INPUT: <current_output_json/>
FEEDBACK: <feedback_json/>
OUTPUT: Return minified JSON that validates the schema. Keep IDs stable; dedup.
Observability
Logs (msgid)
MSG.hitl.queue.accepted
MSG.hitl.review.feedback
MSG.hitl.regenerate.requested
MSG.hitl.regenerate.succeeded|failed
MSG.hitl.approved|refused|escalated
Metrics
hitl_queue_depth
hitl_time_to_decision_ms
(p50/p95)hitl_cycles_per_item
(avg)hitl_approval_rate_pct
hitl_escalation_rate_pct
hitl_schema_invalid_rate_pct
hitl_grounding_missing_rate_pct
- Quality: inter-rater agreement (kappa), post-ship edit rate
Traces
- Spans:
critic.validate
,review.capture
,regenerate.call
, with exemplars for slow items.
Roles, permissions, audit
- Reviewer: apply rubric; cannot change prompts/schemas.
- Editor: can update goldens, tweak shots.
- Owner: adjusts thresholds, N cycles, escalation policy.
- Auditor: read-only access to logs, evidence, decisions.
Audit log fields: who
, when
, decision
, reasons
, diff_hash
, trace_id
.
Data & privacy
- Redact secrets (tokens, account numbers) before display.
- Remove PII from training/evals unless consented and necessary.
- Keep reviewer freeform notes out of prompts; use structured feedback only.
- Retention: purge raw inputs after T days unless required for audit.

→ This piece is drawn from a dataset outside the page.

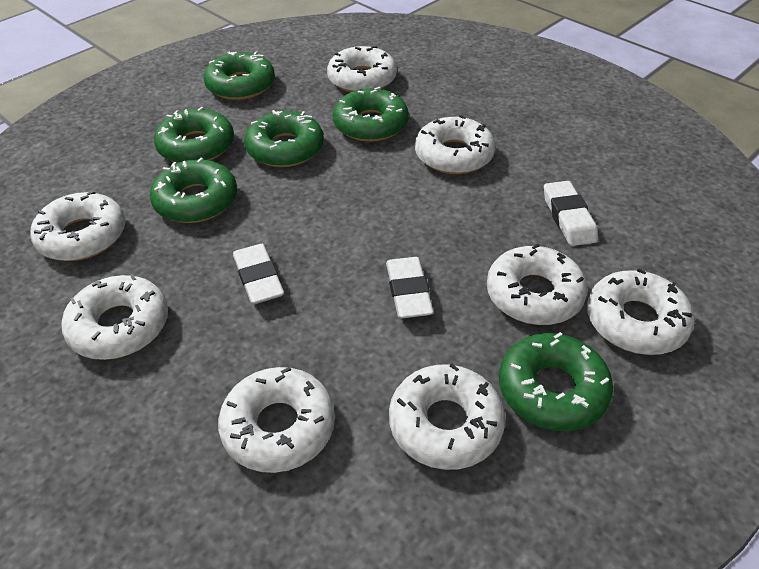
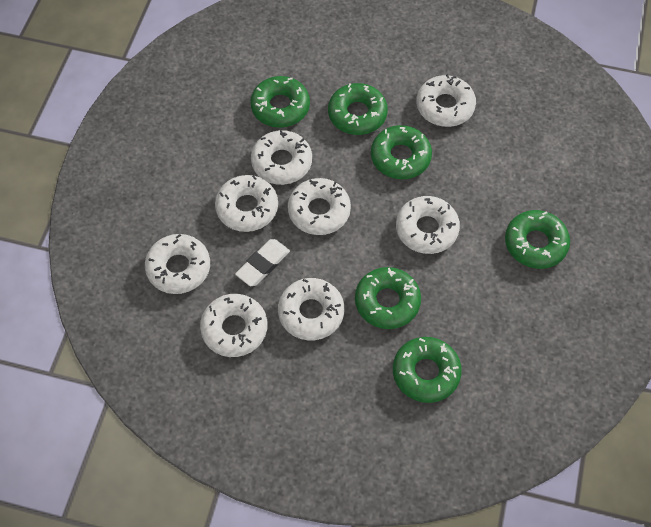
white eraser: 3 -> 1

Integrating with this repo
- Map REQ → SCN → CASE → Evidence (
65-review-gates-metrics-traceability
). - Gate in CI at G4: require schema-valid outputs and no policy flags for auto-merge; otherwise route to HITL queue.
- Evaluation drifts feed back to goldens in
tests/goldens/…
with PR review.
MAE scenarios (HITL)
HITL-MAIN-001 — Low-confidence, single pass
- Given model
confidence=0.7
, schema valid - Then route to review → approve with zero edits
HITL-ALT-001 — Missing citations
- Given output claims facts with
sources=[]
- Then reviewer requests regenerate with
GROUNDING_MISSING
→ model adds citations → approve
HITL-ALT-002 — Dedup fix
- Given near-duplicate items
- Then feedback
DUPLICATE
+edits
delete one → regenerate passes
HITL-EXC-001 — Schema invalid
- Given invalid JSON
- Then auto-regenerate once; if still invalid → escalate
HITL-EXC-002 — Policy breach
- Given PII leaked in output
- Then refuse with
POLICY_BREACH
and notify owner
Checklists
Setup
- Risk tiers and thresholds defined
- Feedback schema & error taxonomy stable
- Critic validators (schema/safety/citations) in CI
- Queues with priorities & SLAs
- Reviewer training & calibration session held
Per-PR
- Evidence bundle attached (inputs, outputs, feedback, cycles)
- Metrics dashboard links (queue depth, time to decision)
- Goldens updated when appropriate
- Trace IDs included for slow/failed cycles
Templates
Reviewer form JSON
{
"decision": "regenerate",
"reasons": ["GROUNDING_MISSING"],
"hints": ["add_citations"],
"edits": [],
"msgid": "MSG.review.feedback",
"notes": "Keep claims narrow; cite source 12, p.3"
}
Escalation note
Case: <id>
Reason: POLICY_BREACH (PII)
What’s needed: SME review for redaction policy
Links: <trace/dashboards/evidence>
Queue item (YAML)
id: case_123
priority: P1
state: review
confidence: 0.62
attempts: 1
trace_id: tr_abc
sla_deadline: 2025-09-17T09:00:00Z
CSV seeds
Queue register
id,priority,state,attempts,confidence,owner
case_001,P1,review,0,0.68,AI
case_002,P0,review,1,0.42,Security
case_003,P2,approve,0,0.90,Docs
Reviewer roster
name,role,time_zone
Alice,Reviewer,UTC+08
Ben,Owner,UTC+08
Chin,Auditor,UTC+08
Error taxonomy
code,meaning
SCHEMA_INVALID,JSON failed validation
POLICY_BREACH,Safety or privacy issue
GROUNDING_MISSING,Citations/evidence absent
LOW_CONFIDENCE,Model score below threshold
DUPLICATE,Duplicate content
AMBIGUOUS,Needs clarification
Common pitfalls
- Freeform reviewer notes that models can’t consume.
- Unlimited regenerate loops; costs rise, quality stalls.
- Mixing policy and taste—keep the rubric objective.
- Not updating goldens; regressions repeat.
- Missing audit trail; hard to explain decisions later.
Sign-off
- Thresholds tuned; queue SLAs met p95.
- Regenerate cycles bounded; escalation path exercised.
- Reviewers calibrated (kappa ≥ 0.7).
- Dashboards & traces wired; owners on-call.
- Goldens/evals updated from review learnings.